Wherever the word "service" shows up in the data, report the line it sits in.

>>>

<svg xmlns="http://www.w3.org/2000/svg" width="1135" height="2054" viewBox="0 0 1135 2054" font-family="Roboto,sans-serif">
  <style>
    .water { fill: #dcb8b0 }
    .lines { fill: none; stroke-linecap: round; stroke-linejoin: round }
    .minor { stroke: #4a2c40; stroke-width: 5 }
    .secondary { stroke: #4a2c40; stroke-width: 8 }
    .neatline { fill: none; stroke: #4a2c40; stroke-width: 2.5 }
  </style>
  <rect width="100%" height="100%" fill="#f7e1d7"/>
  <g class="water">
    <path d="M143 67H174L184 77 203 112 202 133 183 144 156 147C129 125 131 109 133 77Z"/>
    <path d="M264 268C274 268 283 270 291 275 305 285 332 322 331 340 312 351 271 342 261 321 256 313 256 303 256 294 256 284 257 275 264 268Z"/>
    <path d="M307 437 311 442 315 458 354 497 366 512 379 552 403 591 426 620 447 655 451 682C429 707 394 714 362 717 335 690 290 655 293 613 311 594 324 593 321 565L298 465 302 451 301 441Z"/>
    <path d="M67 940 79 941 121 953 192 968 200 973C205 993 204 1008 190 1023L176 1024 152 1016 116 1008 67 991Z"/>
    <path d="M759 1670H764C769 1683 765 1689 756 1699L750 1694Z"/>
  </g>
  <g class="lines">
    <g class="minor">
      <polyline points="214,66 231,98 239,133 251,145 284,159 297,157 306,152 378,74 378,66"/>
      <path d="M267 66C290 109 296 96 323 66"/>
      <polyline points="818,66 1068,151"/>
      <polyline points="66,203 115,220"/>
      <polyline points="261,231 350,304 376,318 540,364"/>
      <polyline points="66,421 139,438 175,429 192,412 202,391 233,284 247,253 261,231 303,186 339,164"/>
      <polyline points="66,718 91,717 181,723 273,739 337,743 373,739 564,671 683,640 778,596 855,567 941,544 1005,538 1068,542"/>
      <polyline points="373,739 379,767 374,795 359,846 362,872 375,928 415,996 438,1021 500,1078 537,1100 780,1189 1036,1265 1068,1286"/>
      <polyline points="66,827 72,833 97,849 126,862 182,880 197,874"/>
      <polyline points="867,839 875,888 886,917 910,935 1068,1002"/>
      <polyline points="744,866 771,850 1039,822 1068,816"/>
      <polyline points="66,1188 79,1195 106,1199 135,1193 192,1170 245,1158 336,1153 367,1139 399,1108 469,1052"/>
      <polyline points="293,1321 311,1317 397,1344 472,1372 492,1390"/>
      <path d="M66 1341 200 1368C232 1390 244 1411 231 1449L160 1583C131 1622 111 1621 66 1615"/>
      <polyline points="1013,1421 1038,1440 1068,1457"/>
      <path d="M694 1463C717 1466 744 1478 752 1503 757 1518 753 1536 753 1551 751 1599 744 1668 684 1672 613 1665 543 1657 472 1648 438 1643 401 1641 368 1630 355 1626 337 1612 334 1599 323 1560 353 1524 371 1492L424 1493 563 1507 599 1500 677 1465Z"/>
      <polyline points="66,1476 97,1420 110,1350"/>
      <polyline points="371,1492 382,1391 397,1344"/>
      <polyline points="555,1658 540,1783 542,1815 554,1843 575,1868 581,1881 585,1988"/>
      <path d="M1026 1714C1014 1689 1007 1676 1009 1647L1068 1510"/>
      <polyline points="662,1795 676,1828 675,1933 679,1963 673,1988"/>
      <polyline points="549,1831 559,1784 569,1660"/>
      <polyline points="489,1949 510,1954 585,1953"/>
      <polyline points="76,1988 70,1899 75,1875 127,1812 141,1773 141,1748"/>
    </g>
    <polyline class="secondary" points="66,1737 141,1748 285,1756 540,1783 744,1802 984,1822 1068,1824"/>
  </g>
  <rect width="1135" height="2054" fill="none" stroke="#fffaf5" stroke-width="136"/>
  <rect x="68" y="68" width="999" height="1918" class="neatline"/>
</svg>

<<<
>>>

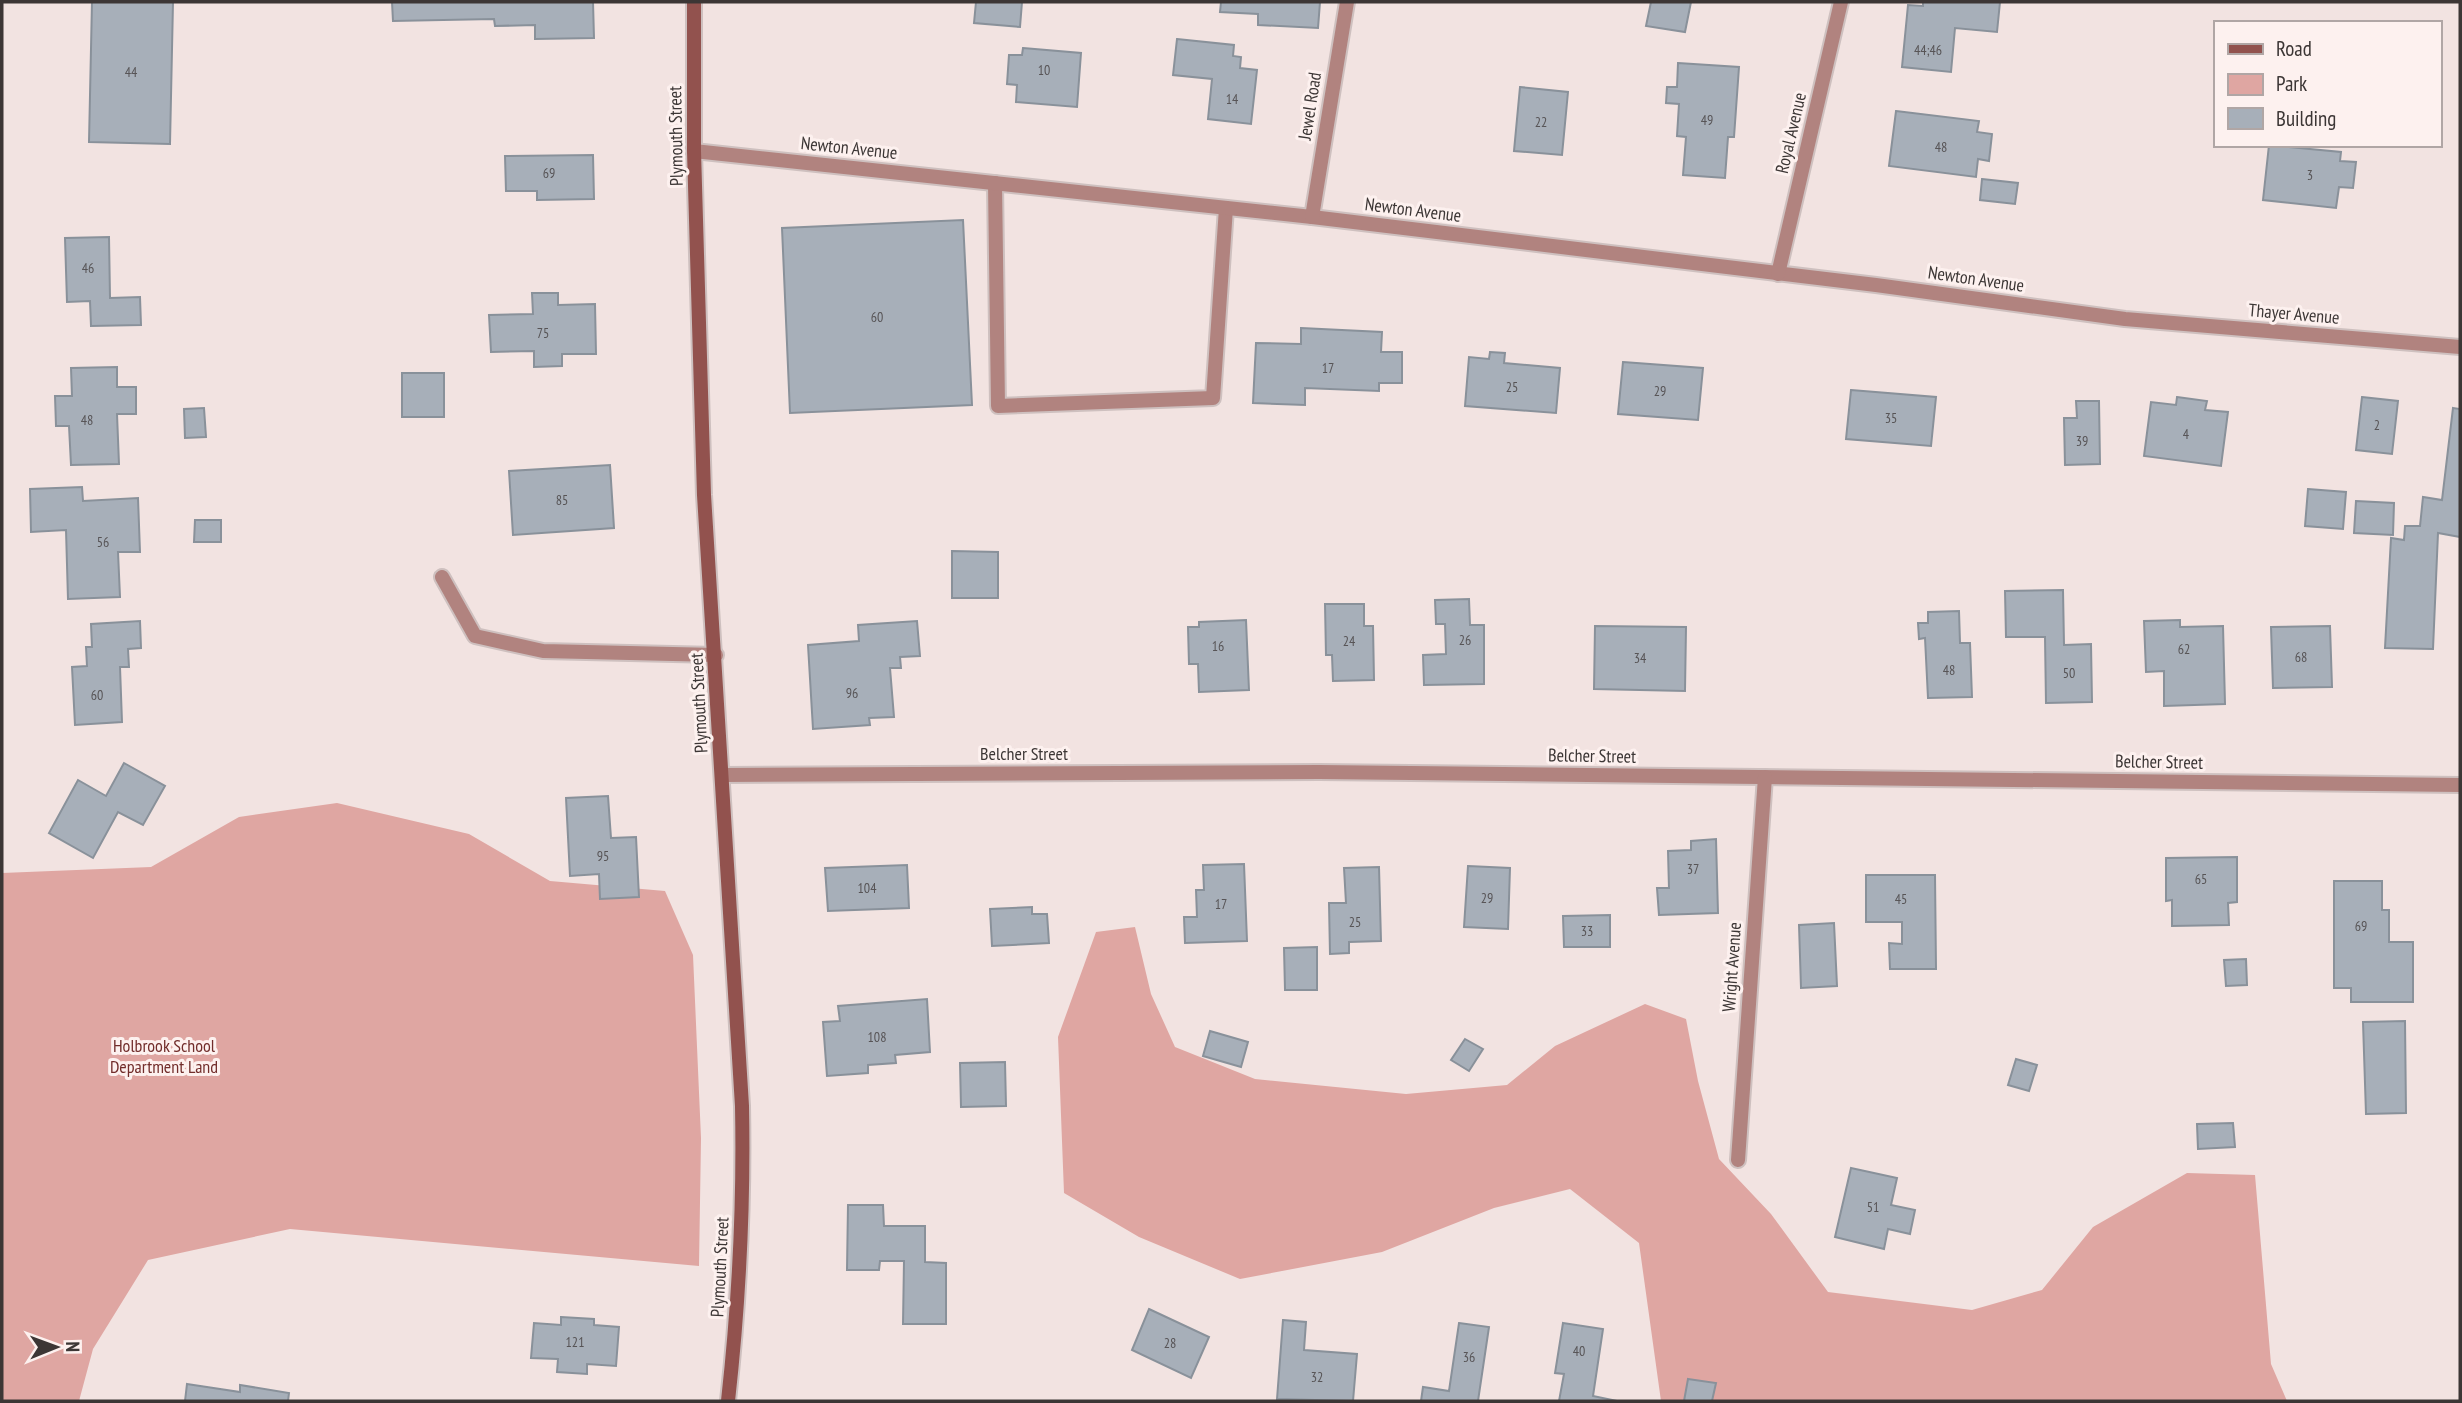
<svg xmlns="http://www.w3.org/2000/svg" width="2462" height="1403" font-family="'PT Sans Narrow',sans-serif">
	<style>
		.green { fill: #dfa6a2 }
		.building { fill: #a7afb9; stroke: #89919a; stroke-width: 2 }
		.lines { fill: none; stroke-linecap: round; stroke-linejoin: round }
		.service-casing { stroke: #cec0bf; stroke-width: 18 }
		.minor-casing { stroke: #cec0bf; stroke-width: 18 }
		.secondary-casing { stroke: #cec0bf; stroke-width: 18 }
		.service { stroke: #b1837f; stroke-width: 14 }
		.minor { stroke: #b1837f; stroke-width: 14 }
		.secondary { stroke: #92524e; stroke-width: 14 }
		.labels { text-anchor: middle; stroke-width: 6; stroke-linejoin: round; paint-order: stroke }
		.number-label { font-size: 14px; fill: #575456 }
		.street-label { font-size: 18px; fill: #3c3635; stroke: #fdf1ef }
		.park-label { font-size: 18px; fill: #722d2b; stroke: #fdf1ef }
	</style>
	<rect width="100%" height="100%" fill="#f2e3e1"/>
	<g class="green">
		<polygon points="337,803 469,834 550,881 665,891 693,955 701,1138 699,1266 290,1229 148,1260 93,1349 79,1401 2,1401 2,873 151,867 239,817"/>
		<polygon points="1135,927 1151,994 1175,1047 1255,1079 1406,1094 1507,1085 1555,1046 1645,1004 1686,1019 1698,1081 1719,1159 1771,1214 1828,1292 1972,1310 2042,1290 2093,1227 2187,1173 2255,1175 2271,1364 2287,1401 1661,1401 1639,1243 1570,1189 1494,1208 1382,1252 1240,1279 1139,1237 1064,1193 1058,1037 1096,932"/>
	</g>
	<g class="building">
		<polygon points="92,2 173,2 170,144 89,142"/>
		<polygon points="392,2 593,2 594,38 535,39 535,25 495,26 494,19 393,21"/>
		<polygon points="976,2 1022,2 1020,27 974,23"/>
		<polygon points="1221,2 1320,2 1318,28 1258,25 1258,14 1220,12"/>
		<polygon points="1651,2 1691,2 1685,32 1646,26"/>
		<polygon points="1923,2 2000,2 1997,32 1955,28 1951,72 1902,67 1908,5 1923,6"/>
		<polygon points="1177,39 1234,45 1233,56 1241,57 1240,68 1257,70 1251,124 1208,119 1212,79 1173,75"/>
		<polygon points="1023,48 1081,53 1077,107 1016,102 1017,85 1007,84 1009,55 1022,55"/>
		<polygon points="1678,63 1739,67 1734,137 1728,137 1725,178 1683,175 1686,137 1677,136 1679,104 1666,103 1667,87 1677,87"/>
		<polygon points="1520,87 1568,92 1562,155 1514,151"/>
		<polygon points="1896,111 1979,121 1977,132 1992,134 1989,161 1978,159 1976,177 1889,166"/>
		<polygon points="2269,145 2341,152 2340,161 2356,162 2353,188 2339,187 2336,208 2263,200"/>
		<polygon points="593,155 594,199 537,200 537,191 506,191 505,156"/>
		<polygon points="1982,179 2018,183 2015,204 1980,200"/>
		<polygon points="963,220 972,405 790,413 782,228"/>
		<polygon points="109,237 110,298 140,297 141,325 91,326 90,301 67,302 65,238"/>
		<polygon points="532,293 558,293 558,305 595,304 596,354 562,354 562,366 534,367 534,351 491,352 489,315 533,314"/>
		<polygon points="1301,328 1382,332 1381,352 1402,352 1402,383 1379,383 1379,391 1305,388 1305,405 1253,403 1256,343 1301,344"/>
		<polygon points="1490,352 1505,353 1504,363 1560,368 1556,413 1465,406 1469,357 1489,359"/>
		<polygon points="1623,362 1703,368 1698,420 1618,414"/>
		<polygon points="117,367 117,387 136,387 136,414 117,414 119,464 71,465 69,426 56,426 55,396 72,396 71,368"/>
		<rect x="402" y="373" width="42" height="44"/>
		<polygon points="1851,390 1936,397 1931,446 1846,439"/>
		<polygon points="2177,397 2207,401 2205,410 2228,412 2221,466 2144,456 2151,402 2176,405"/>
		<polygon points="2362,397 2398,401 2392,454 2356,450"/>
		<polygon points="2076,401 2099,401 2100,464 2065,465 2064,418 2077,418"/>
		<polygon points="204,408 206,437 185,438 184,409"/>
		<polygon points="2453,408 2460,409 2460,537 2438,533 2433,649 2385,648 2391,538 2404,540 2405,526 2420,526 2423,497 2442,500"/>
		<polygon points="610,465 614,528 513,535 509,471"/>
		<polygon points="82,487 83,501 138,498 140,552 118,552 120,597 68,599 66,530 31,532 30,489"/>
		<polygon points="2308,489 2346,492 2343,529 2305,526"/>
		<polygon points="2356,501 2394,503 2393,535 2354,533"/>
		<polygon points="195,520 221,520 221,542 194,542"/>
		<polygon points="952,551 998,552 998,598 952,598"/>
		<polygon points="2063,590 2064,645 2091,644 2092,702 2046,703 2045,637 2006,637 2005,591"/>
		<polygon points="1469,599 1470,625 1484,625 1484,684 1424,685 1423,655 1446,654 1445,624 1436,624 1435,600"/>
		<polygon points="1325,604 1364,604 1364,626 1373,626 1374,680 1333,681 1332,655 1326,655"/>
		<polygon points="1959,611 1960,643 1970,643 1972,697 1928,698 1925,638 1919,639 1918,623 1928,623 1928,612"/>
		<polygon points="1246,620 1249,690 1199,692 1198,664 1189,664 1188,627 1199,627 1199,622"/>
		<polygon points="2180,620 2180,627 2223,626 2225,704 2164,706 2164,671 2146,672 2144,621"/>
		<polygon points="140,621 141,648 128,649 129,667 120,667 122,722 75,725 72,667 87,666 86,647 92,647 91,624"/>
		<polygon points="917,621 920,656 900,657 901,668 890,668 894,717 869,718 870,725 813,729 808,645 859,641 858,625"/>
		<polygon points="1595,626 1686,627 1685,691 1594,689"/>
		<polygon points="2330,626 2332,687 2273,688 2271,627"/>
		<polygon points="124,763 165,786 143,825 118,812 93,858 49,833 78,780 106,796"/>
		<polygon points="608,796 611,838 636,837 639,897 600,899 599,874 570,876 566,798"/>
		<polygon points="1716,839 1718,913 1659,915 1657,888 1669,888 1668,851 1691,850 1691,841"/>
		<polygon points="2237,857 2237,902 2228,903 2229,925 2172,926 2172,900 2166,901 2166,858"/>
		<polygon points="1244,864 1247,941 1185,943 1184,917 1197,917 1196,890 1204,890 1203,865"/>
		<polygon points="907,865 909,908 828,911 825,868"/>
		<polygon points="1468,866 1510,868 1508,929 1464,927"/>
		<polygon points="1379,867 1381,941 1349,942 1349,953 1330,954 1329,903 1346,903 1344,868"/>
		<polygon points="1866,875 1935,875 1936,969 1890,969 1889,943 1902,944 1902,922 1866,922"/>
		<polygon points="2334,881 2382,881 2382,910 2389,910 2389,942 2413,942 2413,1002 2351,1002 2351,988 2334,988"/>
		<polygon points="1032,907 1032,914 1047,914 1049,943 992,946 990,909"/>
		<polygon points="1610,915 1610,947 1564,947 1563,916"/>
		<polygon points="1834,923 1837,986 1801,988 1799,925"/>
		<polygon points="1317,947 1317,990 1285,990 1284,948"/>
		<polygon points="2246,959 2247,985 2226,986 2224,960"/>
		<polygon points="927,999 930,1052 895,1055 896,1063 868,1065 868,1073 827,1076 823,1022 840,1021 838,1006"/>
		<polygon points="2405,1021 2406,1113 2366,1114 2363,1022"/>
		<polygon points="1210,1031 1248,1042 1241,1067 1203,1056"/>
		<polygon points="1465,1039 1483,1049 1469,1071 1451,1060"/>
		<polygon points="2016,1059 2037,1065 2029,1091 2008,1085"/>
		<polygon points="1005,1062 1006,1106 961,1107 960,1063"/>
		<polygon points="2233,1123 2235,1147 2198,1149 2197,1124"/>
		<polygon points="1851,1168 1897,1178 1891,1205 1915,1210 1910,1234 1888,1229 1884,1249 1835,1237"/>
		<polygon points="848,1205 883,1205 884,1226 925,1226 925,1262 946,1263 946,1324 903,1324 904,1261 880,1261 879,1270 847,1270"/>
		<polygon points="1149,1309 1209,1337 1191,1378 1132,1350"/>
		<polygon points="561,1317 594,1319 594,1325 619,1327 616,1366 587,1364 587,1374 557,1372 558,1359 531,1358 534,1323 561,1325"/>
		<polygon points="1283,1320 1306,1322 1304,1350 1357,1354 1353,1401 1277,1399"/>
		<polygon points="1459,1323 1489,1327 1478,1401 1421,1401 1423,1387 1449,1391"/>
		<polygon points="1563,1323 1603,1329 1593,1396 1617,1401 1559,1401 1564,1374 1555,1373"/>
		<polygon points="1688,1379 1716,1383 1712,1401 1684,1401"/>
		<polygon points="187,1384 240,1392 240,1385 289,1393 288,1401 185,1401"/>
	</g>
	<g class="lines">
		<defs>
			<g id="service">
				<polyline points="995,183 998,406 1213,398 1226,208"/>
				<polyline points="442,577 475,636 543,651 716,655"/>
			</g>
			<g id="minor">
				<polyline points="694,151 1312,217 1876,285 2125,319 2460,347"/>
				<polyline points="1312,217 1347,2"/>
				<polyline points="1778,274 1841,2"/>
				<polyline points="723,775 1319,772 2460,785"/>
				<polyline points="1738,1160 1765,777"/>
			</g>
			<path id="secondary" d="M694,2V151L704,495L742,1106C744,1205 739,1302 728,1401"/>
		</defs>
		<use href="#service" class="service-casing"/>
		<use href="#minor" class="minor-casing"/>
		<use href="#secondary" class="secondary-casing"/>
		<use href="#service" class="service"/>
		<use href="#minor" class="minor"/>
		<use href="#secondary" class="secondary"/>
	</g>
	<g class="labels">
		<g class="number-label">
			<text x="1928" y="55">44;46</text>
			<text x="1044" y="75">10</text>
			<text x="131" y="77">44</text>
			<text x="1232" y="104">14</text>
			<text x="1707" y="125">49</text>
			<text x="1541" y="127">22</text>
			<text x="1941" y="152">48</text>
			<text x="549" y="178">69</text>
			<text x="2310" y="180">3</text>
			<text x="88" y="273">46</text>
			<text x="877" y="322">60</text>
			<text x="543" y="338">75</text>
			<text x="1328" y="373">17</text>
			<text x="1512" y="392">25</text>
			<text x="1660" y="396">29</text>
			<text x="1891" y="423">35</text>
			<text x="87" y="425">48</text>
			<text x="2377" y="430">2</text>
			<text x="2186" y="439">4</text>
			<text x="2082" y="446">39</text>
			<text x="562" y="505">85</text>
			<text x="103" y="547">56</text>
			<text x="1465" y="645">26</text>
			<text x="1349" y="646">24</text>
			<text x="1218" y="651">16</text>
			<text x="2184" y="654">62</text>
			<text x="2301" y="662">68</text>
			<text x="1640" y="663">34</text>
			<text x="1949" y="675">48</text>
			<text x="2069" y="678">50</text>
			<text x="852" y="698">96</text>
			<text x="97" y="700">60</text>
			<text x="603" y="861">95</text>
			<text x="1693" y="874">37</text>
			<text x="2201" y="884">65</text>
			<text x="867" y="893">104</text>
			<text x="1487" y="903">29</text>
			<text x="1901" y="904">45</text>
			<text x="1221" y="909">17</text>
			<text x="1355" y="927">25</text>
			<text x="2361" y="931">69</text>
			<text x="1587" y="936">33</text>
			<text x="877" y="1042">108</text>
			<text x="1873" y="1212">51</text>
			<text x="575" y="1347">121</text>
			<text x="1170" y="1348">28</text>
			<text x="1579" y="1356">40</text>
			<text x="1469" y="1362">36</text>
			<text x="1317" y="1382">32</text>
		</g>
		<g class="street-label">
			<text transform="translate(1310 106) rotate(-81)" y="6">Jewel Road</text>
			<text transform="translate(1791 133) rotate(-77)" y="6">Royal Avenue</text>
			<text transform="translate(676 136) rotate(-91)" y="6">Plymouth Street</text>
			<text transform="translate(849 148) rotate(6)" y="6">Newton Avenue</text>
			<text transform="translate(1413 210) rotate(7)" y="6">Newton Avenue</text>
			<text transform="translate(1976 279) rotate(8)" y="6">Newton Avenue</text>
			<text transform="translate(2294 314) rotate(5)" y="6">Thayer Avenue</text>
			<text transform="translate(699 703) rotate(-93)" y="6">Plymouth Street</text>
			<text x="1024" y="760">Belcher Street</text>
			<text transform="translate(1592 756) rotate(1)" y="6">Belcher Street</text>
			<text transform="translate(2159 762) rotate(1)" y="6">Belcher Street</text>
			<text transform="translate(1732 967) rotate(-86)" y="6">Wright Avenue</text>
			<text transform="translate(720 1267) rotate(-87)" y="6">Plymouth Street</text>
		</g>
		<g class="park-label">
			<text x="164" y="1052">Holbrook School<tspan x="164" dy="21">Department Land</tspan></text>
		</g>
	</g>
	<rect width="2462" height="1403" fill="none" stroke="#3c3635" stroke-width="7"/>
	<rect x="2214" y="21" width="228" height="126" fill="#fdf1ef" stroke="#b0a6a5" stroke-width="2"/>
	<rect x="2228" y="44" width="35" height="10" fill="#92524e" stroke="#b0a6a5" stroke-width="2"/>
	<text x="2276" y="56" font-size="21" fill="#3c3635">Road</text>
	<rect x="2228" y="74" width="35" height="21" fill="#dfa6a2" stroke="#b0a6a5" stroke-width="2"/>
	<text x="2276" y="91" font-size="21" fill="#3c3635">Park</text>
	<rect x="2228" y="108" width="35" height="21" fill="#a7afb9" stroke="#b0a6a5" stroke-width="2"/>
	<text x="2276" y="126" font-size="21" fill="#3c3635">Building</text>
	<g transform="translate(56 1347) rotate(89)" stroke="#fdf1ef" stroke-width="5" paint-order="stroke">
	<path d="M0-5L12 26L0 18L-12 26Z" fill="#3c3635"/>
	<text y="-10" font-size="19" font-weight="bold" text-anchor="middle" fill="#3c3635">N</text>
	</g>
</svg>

<<<

Written reply:
		.service-casing { stroke: #cec0bf; stroke-width: 18 }
		.service { stroke: #b1837f; stroke-width: 14 }
			<g id="service">
		<use href="#service" class="service-casing"/>
		<use href="#service" class="service"/>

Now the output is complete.